Non-adiabatic perturbation theory of the exact factorisation

TL;DR

This paper introduces a nonadiabatic perturbation theory (NAPT) for electron-nuclear systems that improves upon the Born-Oppenheimer approximation by accurately capturing nonadiabatic effects, especially in systems with conical intersections.

Contribution

The paper develops a novel NAPT framework based on the exact factorisation approach, ensuring gauge covariance and normalization preservation in finite-order truncations.

Findings

Accurately predicts nonadiabatic corrections to the Berry phase in Jahn-Teller systems.

Captures the departure of the Berry phase from topological behavior.
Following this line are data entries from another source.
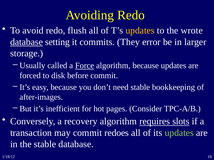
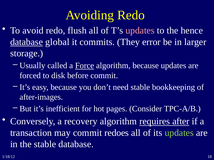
updates at (140, 31) colour: yellow -> pink
wrote: wrote -> hence
setting: setting -> global
slots: slots -> after
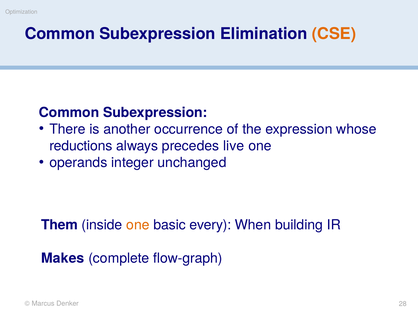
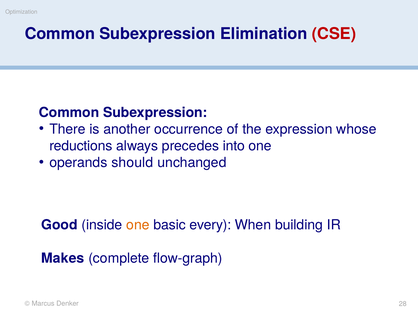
CSE colour: orange -> red
live: live -> into
integer: integer -> should
Them: Them -> Good
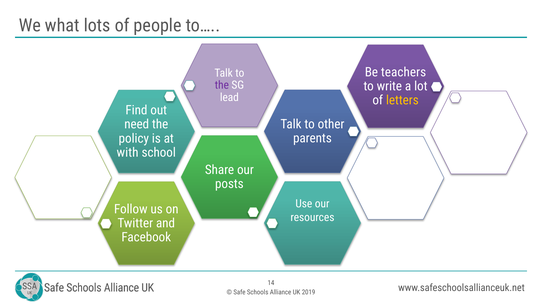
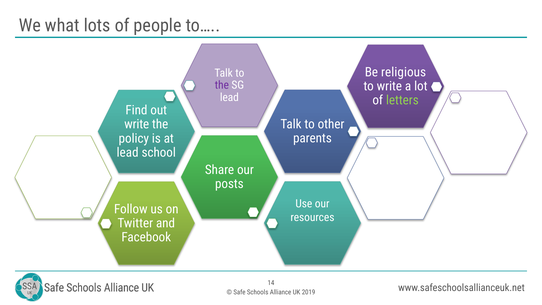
teachers: teachers -> religious
letters colour: yellow -> light green
need at (137, 124): need -> write
with at (128, 152): with -> lead
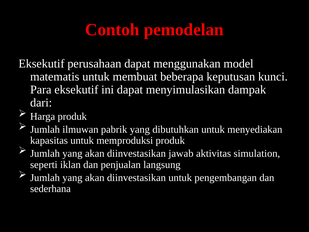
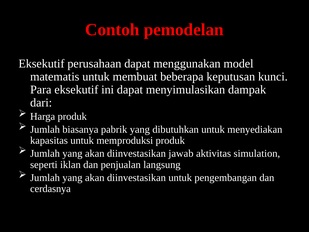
ilmuwan: ilmuwan -> biasanya
sederhana: sederhana -> cerdasnya
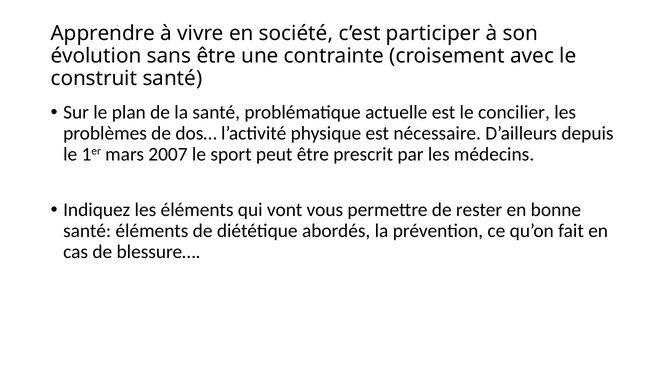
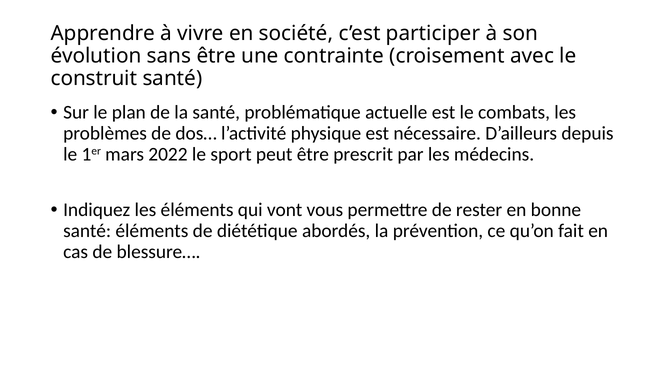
concilier: concilier -> combats
2007: 2007 -> 2022
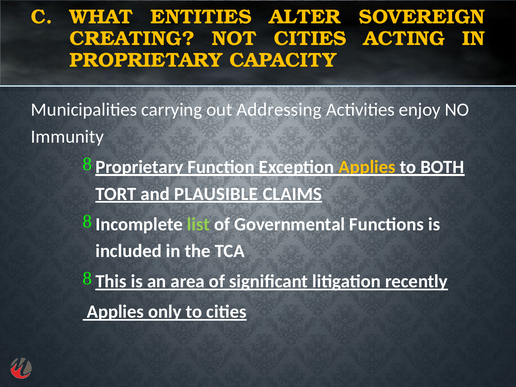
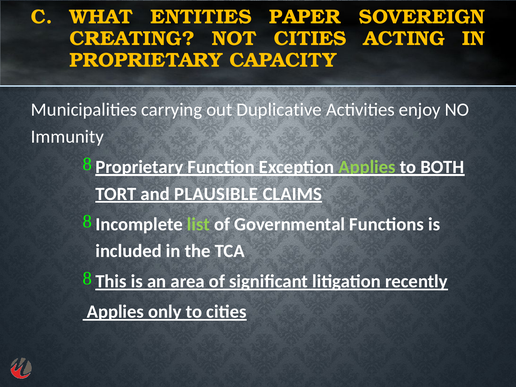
ALTER: ALTER -> PAPER
Addressing: Addressing -> Duplicative
Applies at (367, 167) colour: yellow -> light green
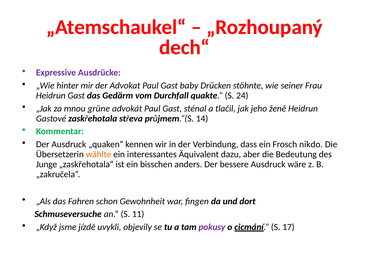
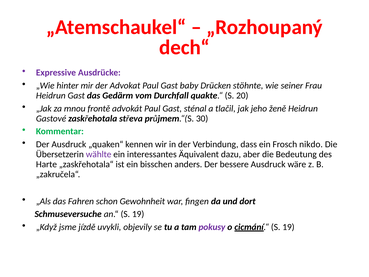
24: 24 -> 20
grüne: grüne -> frontě
14: 14 -> 30
wählte colour: orange -> purple
Junge: Junge -> Harte
an.“ S 11: 11 -> 19
cicmání.“ S 17: 17 -> 19
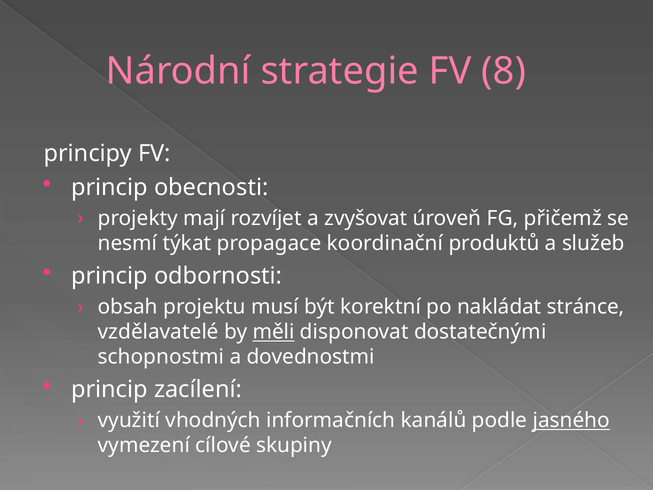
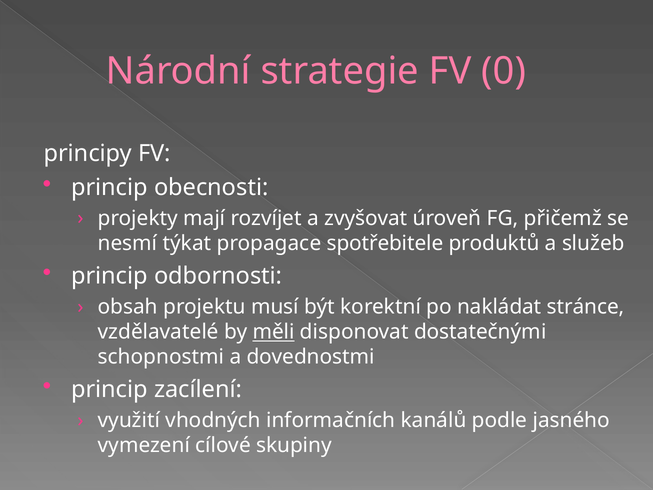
8: 8 -> 0
koordinační: koordinační -> spotřebitele
jasného underline: present -> none
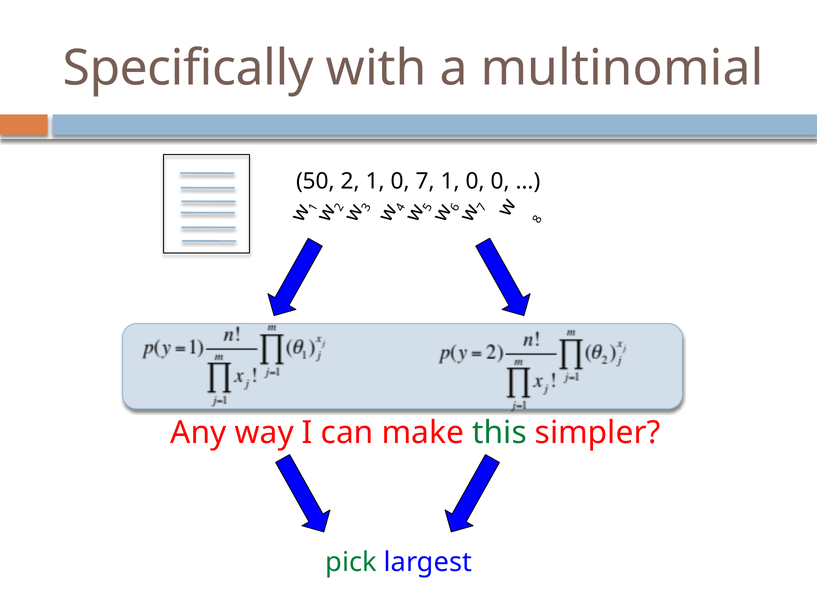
Provides correct scaling of the Berry phase when conical intersections are removed.

Abstract

We present a novel nonadiabatic perturbation theory (NAPT) for correlated systems of electrons and nuclei beyond the Born-Oppenheimer (BO) approximation. The essence of the method is to exploit the smallness of the electronic-to-nuclear mass ratio by treating the electron-nuclear correlation terms in the electronic equation of motion of the exact factorisation (EF) framework as perturbation. We prove that any finite-order truncation of the NAPT preserves the normalisation of the conditional electronic factor as well as the gauge covariance of the resulting perturbative equations of motion. We illustrate the usefulness of NAPT by obtaining nonadiabatic corrections to the BO Berry phase in Jahn--Teller systems with a conical intersection. It well captures the departure of the exact Berry phase from being topological via the lowest-order NAPT. By removing the conical intersection with a constant gap, it further yields the correct scaling of the Berry phase toward zero.